After that we wondered into ‘Cheese and More’ store in the main square. Here for free, you can sample various forms of Dutch cheese including the popular ‘Gouda’ cheese. The staff were lovely and gave us lots of tasty samples ( Gouda with cumin, my favourite) This is also a good place for picking up souvenirs.
A hidden alleyway led us from the main square onto the beautiful Voldersgracht.
Voldersgracht is beautiful. It is one of the oldest canals in Delft dating back to 1348.
It’s got a lot of interesting shops plus houses the new Vermeer centre.
From 1635 to 1672, Vermeer lived his entire life in Delft and produced just 37 paintings. You can read about his life in Delft, his work and delve into the stories behind his various paintings at this centre. However at €8, I felt the entrance price was too pricey so we skipped this and spent some time exploring the gift shop.
Instead, we explored the streets of the city he painted. There are few more picturesque and haunting streets in Delft than Voldersgracht which recently has been claimed by historians to be the inspiration for Vermeer’s ‘The Little Street.’
Strangely walking this street, I feel the ghost of Vermeer guiding me.
Everyway, I look, I stumble upon private moments.
The lady, pausing for thought, gazing at the canal.
An artist at work.
The cold, grey day that had lulled this cat into a deep slumber.
Locals, sharing stories or dreams over cups of delicious freshly brewed coffee at ‘Kek’, this beautiful coffee and crafts shop.
It is such ordinary moments that give life it’s true flavour.
I think this was what made Vermeer’s paintings so rich.
Despite, painting such deeply private moments and inviting our curiosity, Vermeer also gave his subjects a deep, touching humanity.
The paintings, whether a woman reading a letter or appraising a string of pearls directly engages the reader.
It is this humane and life like quality, which for me makes his paintings so perfect.

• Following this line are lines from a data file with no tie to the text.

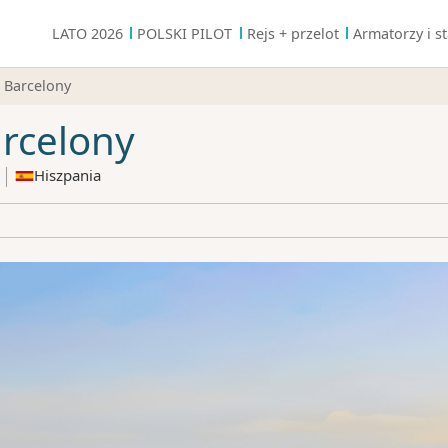
LATO 2026
POLSKI PILOT
Rejs + przelot
Armatorzy i st
o Barcelony
arcelony
Hiszpania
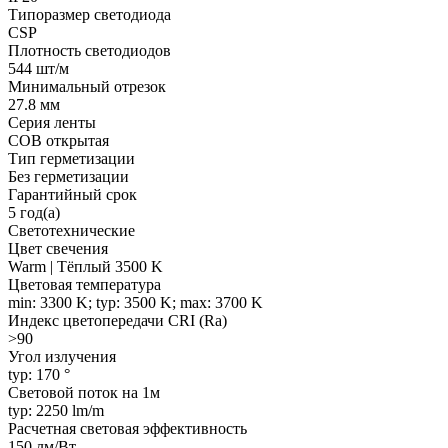
Типоразмер светодиода
CSP
Плотность светодиодов
544 шт/м
Минимальный отрезок
27.8 мм
Серия ленты
COB открытая
Тип герметизации
Без герметизации
Гарантийный срок
5 год(а)
Светотехнические
Цвет свечения
Warm | Тёплый 3500 K
Цветовая температура
min: 3300 K; typ: 3500 K; max: 3700 K
Индекс цветопередачи CRI (Ra)
>90
Угол излучения
typ: 170 °
Световой поток на 1м
typ: 2250 lm/m
Расчетная световая эффективность
150 лм/Вт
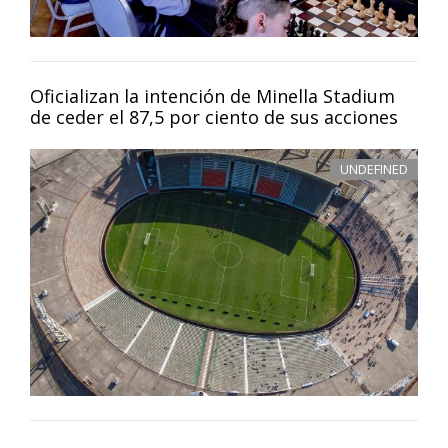
Oficializan la intención de Minella Stadium
de ceder el 87,5 por ciento de sus acciones
UNDEFINED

We continue the day in similar vein of extraordinary ‘ordinary’ moments.
Get fun passport style photos taken of us at ‘Kek.’
We then stumbled upon this beautiful pub called ‘De Beierd’ where we had a delicious Soto Ayam soup, washed down with some of the excellent Trappist ‘bockbier’ which is typically brewed at that time of the year.

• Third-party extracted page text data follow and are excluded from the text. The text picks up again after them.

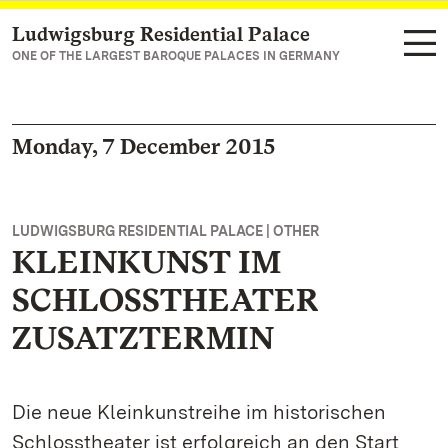
Ludwigsburg Residential Palace
Navigate to main page
ONE OF THE LARGEST BAROQUE PALACES IN GERMANY
Monday, 7 December 2015
LUDWIGSBURG RESIDENTIAL PALACE | OTHER
KLEINKUNST IM
SCHLOSSTHEATER
ZUSATZTERMIN
Die neue Kleinkunstreihe im historischen
Schlosstheater ist erfolgreich an den Start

Then after a cosy afternoon nap, we strolled out into the pitch black night. There is a distinctly cold nip in the air.
Guided by the buzz of locals and jazz notes, we soon find ourselves tucked into this dimly lit bar called ‘De Wijnhaven’ where the bier van de tap is excellent as the banter of the bar staff. Plus they serve here excellent dutch finger food like ‘Kaassouffles’ , ‘Vlammetjes’ and the delicious , crispy ‘Bitterballem.’ served with a tongue tingling mustard dip ( Note: Dutch mustard is great! ) All for just €4 a portion.
A belly full of good food and beer, we dribble our way back to the caravan, led by the canals aglow. Every few steps, we are invited to the gaze through the lit up windows of the canal houses.
Locals, busy doing the everyday ordinary things. Cooking, chatting, watching TV or even drinking a glass of wine.
There’s a timelessness about the images before us.
All we have to do is use your curiosity and imagination to discover the city he painted, lived and breathed.
A quality, I’m sure Vermeer would have approved of.